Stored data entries
■ ■ ■ ■ ■
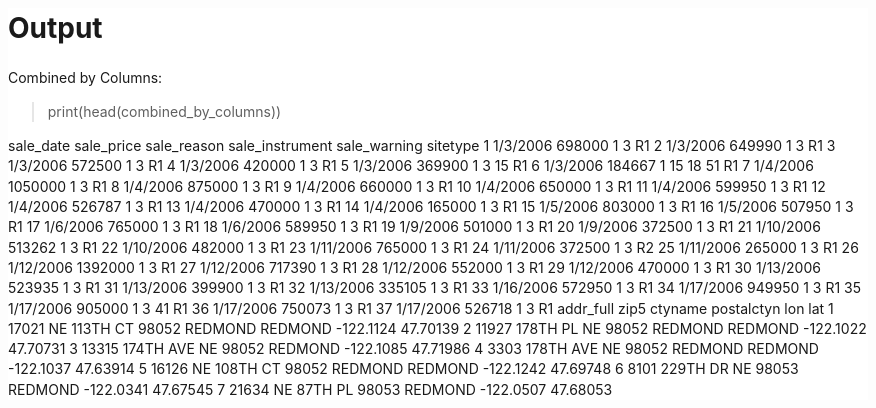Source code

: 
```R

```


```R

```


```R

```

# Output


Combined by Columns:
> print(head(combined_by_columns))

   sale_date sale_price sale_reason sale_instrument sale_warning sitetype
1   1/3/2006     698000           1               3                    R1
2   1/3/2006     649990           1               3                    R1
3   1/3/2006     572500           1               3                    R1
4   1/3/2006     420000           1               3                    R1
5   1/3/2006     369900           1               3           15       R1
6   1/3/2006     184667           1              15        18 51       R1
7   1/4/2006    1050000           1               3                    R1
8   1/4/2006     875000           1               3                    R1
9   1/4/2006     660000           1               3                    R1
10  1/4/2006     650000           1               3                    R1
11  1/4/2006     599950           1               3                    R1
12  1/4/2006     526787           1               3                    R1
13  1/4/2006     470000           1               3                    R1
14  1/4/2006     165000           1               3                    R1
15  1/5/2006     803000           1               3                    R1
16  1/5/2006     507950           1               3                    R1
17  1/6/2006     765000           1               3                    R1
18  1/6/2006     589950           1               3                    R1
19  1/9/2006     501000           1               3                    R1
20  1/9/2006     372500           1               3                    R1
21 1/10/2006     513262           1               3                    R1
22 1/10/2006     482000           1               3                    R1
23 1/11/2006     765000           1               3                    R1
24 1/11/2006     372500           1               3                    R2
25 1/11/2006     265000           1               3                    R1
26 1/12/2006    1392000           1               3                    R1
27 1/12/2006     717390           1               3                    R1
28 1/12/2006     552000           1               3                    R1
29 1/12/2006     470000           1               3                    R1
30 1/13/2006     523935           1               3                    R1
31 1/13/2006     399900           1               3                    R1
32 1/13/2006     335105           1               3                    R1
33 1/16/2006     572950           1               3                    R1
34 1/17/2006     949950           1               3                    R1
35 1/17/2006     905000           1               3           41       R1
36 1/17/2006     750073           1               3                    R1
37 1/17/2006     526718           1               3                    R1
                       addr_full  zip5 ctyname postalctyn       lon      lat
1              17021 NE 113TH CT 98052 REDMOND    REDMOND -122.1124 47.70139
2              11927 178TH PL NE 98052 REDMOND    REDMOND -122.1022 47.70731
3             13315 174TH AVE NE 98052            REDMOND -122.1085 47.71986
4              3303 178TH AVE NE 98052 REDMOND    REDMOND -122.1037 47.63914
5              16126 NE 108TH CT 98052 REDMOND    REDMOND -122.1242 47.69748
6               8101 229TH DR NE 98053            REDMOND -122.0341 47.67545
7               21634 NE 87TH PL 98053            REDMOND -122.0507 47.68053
■ ■ ■ ■ ■
• Activity
Extract the text of all the records above verbatim, excluding pictures.

• Solution for this task
Source code

: 
```R

```


```R

```


```R

```

# Output


Combined by Columns:
> print(head(combined_by_columns))

   sale_date sale_price sale_reason sale_instrument sale_warning sitetype
1   1/3/2006     698000           1               3                    R1
2   1/3/2006     649990           1               3                    R1
3   1/3/2006     572500           1               3                    R1
4   1/3/2006     420000           1               3                    R1
5   1/3/2006     369900           1               3           15       R1
6   1/3/2006     184667           1              15        18 51       R1
7   1/4/2006    1050000           1               3                    R1
8   1/4/2006     875000           1               3                    R1
9   1/4/2006     660000           1               3                    R1
10  1/4/2006     650000           1               3                    R1
11  1/4/2006     599950           1               3                    R1
12  1/4/2006     526787           1               3                    R1
13  1/4/2006     470000           1               3                    R1
14  1/4/2006     165000           1               3                    R1
15  1/5/2006     803000           1               3                    R1
16  1/5/2006     507950           1               3                    R1
17  1/6/2006     765000           1               3                    R1
18  1/6/2006     589950           1               3                    R1
19  1/9/2006     501000           1               3                    R1
20  1/9/2006     372500           1               3                    R1
21 1/10/2006     513262           1               3                    R1
22 1/10/2006     482000           1               3                    R1
23 1/11/2006     765000           1               3                    R1
24 1/11/2006     372500           1               3                    R2
25 1/11/2006     265000           1               3                    R1
26 1/12/2006    1392000           1               3                    R1
27 1/12/2006     717390           1               3                    R1
28 1/12/2006     552000           1               3                    R1
29 1/12/2006     470000           1               3                    R1
30 1/13/2006     523935           1               3                    R1
31 1/13/2006     399900           1               3                    R1
32 1/13/2006     335105           1               3                    R1
33 1/16/2006     572950           1               3                    R1
34 1/17/2006     949950           1               3                    R1
35 1/17/2006     905000           1               3           41       R1
36 1/17/2006     750073           1               3                    R1
37 1/17/2006     526718           1               3                    R1
                       addr_full  zip5 ctyname postalctyn       lon      lat
1              17021 NE 113TH CT 98052 REDMOND    REDMOND -122.1124 47.70139
2              11927 178TH PL NE 98052 REDMOND    REDMOND -122.1022 47.70731
3             13315 174TH AVE NE 98052            REDMOND -122.1085 47.71986
4              3303 178TH AVE NE 98052 REDMOND    REDMOND -122.1037 47.63914
5              16126 NE 108TH CT 98052 REDMOND    REDMOND -122.1242 47.69748
6               8101 229TH DR NE 98053            REDMOND -122.0341 47.67545
7               21634 NE 87TH PL 98053            REDMOND -122.0507 47.68053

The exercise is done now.